Значительная, на взгляд тяжеленькая масса живого вещества. Не просто живая подвижная клетчатка, но с сознанием. И главное, насквозь по-женски телесная. Именно по-женски. Перетекающие одно в другое дамские розовые мягкости и упругие округлости. Тенистые ложбинки. Пушистые закоулки. Соблазнительные закрома… Воплощенная похоть.
Другая картина, уже в раме, стояла прислоненной к ножке кровати.
Один старшина был активен, другой только присутствовал, не то чтобы робел, но не вмешивался.
К нашему приходу Родя уже переступил большинство границ дозволенных отношений с хозяевами, отыскал обиднейшее из известных ему слов и, оставив разумную аргументацию, наотмашь хлестал им супостатов:
— Быдло!
— Ты же быдло…
— Варвар и быдло…
— Ты понимаешь хоть, быдло…
— Рожа твоя быдлячая…
— Что ты — быдло…
Так он их обоих одновременно называл на «ты», и пена набивалась и густела в уголках его губ.
Тогда агрессивный старшина тоже оставил незамысловатые свои речи, ухватился руками за противоположные края картины, стоявшей у его ног, изо всех сил сапогом ткнул в нее. Потом со второго раза вытащил ногу из продранной дыры.
Снял с кровати второе, мое и Родино любимое полотно за один край, так что другой, как раз с вершинкой обворожительной попки, лег на пол, наступил на него (на нее) и одним рывком надвое разодрал картину.
Родион Гудзенко вскинул над собой тяжелую табуретку и не с криком — с умалишенным бульканьем рванулся к старшине, а я успел сзади поймать табуретку и выбить ее у него из рук.

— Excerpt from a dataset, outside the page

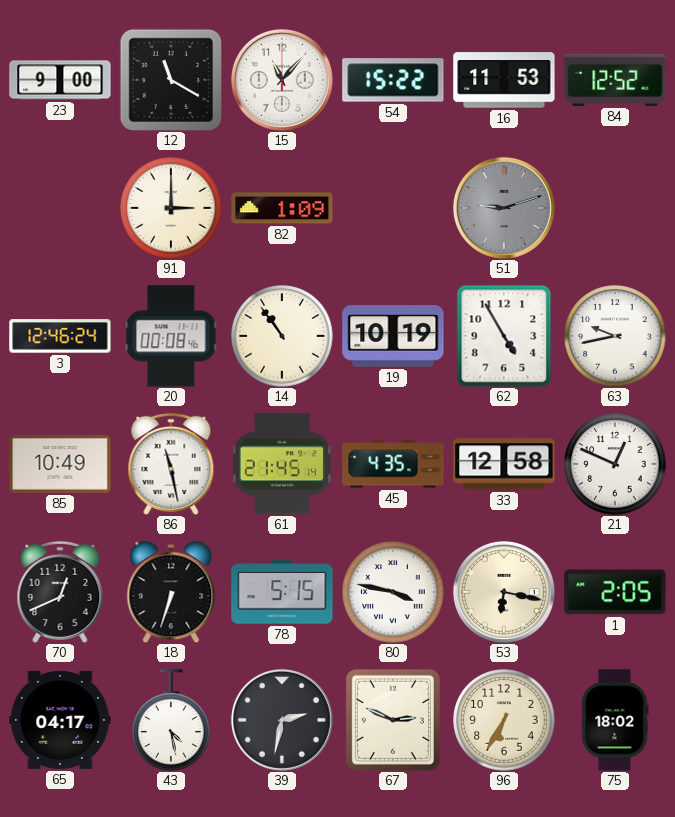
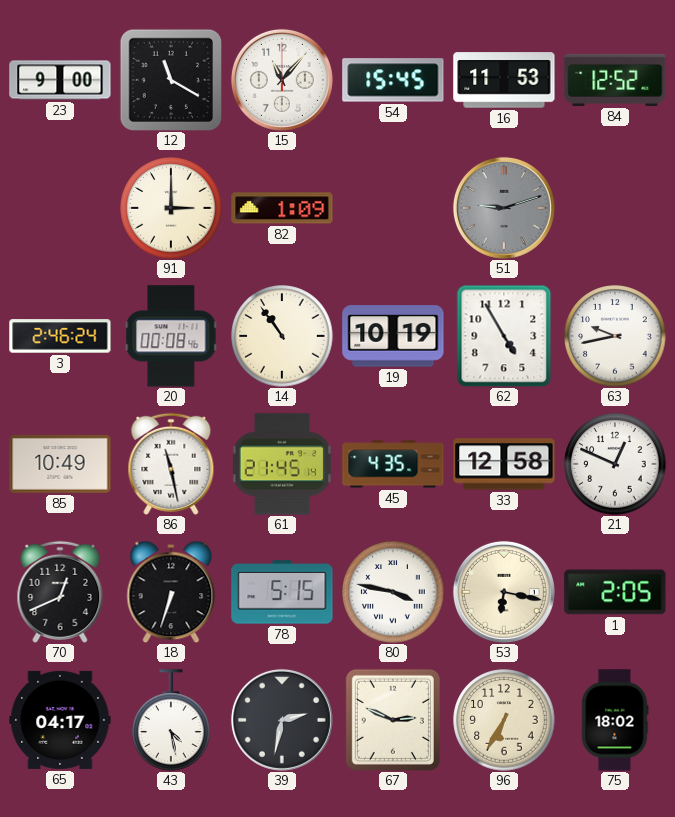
54: 15:22 -> 15:45
3: 12:46 -> 2:46
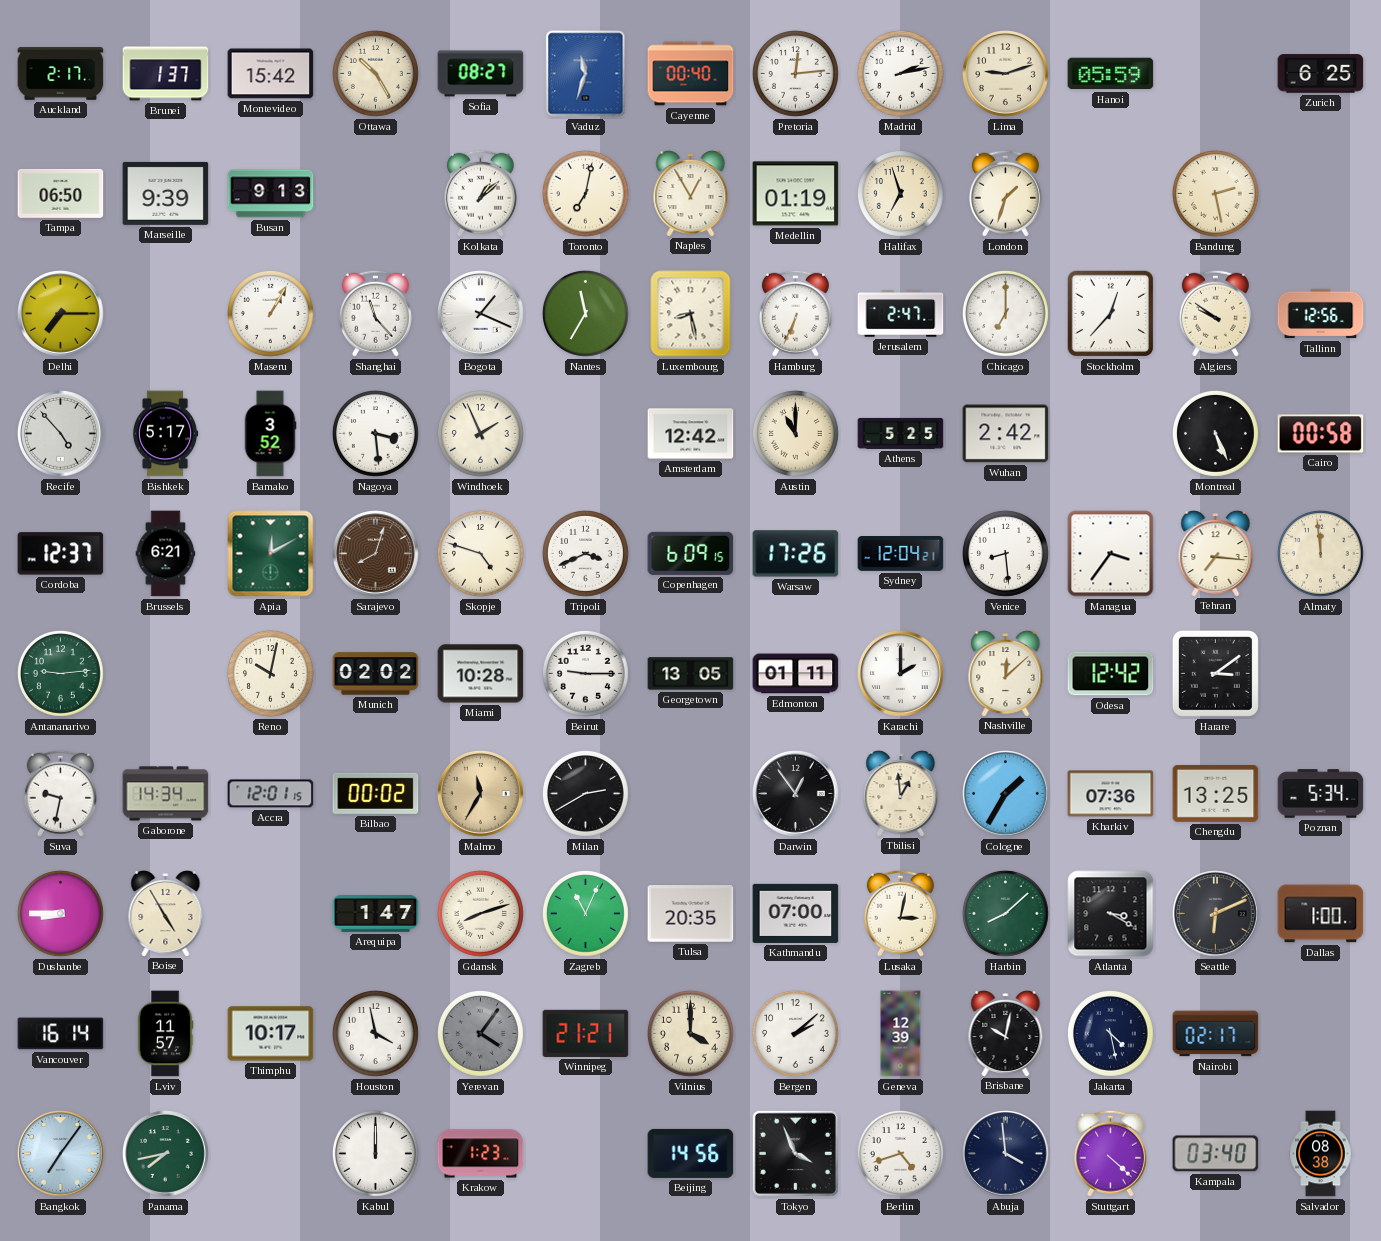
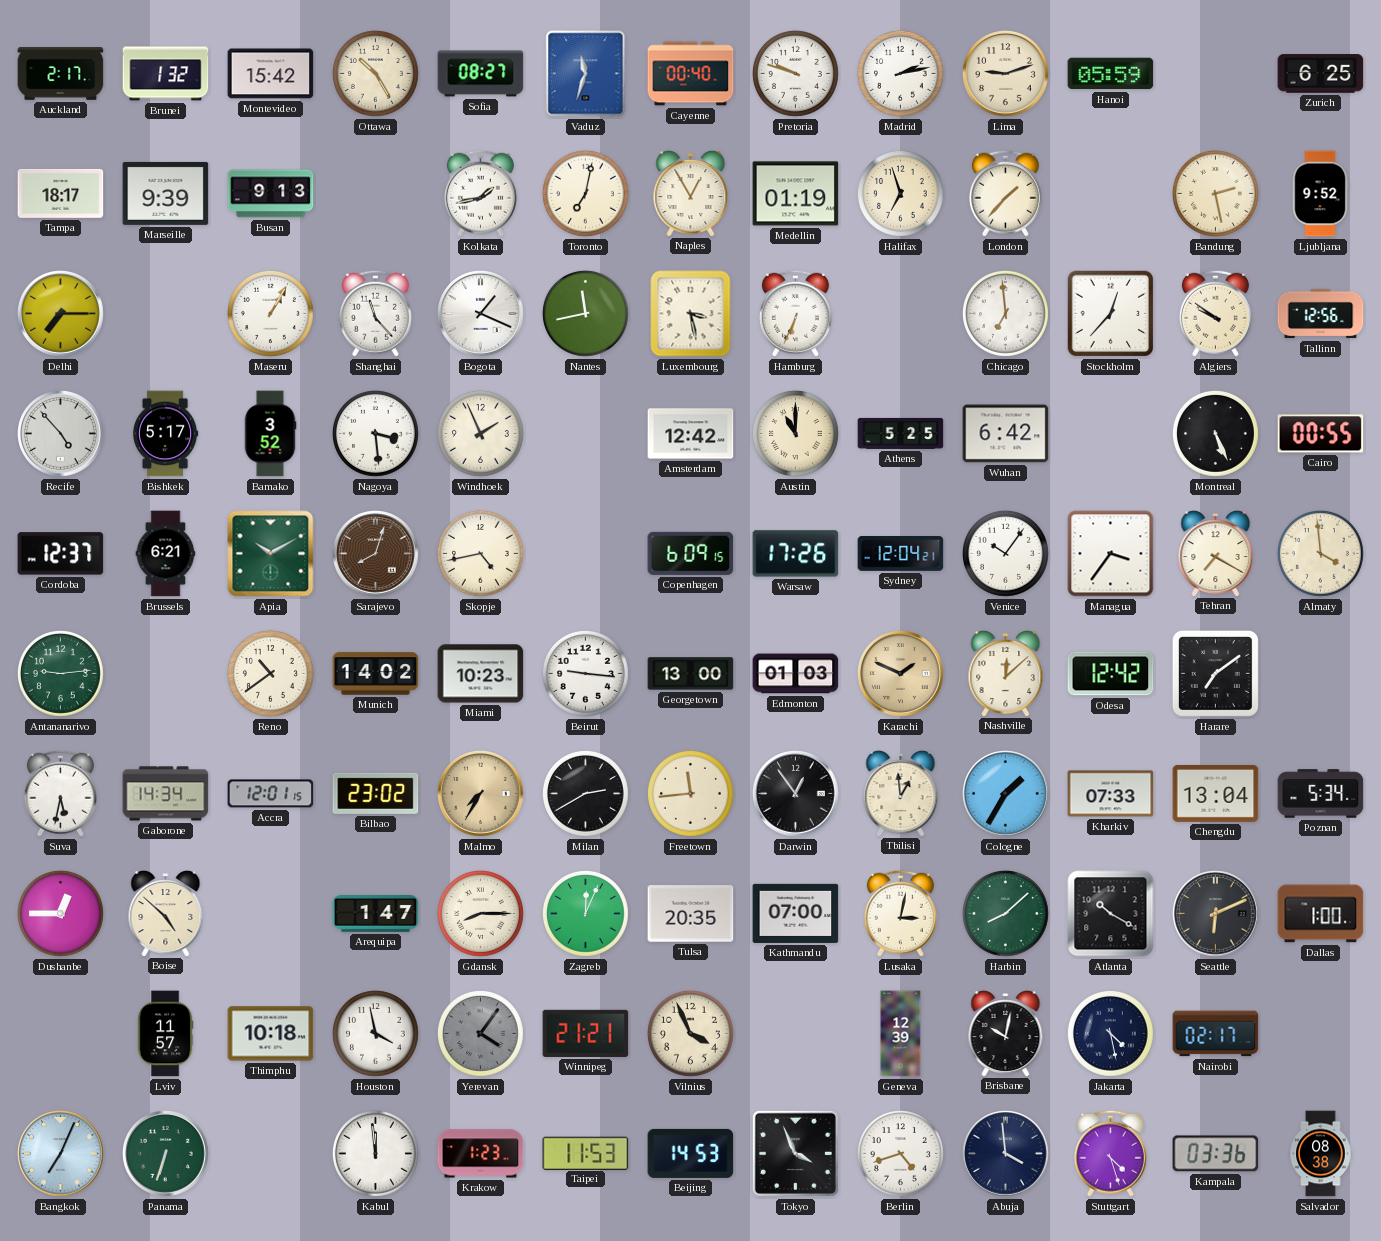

Гнев Гудзенко, пена с его губ полетели в меня:
— Падла ты…
— ты, ты… падла, — он искал подходящие слова, — стукач… Стукач!
Ноги не удержали его, он сел, шлепнулся на пол, и его вырвало.
Борис Русанду прошел мимо меня к старшине и сильно ударил его между распахнутыми от энтузиазма полами шинели в низ живота, а когда тот согнулся, поймал его голову и, придерживая ее, умело, как на бойне, в несколько приемов навсегда перекроил ему коленом структуру лица.
Второй старшина все так же безучастно стоял в стороне, когда я рванулся к нему на всякий случай…
Опять я отделался неделей БУРа. Старшину признали зачинщиком и понизили, а Боря на весь срок был переведен на строгий режим.
Фридман
Перед первым в моей жизни лагерным Новым годом перевели меня из седьмого лагеря в филиал, на седьмой-первый. Шла кампания разделения политической статьи по ее пунктам. Старались рассортировать: изменников Родины в один лагерь, террористов — в другой, шпионов в третий, а нас, говорунов, — отдельно.
Я тогда, да в какой-то мере и сейчас, к празднованию Нового года по-особому относился. Предрассудкам я в общем-то не верю, но как Новый год проведешь…
Короче, я оказался один, опять ни одного не только друга, даже знакомого. Потьма!
Правда, ударение на первом слоге. Почтовое отделение Явас. В смысле они — нас.
Не холодно, но сыро, мокро, слякотно, промозгло. Лагерь. Несвобода.
31 декабря накормили нас в лагере обычной пищей.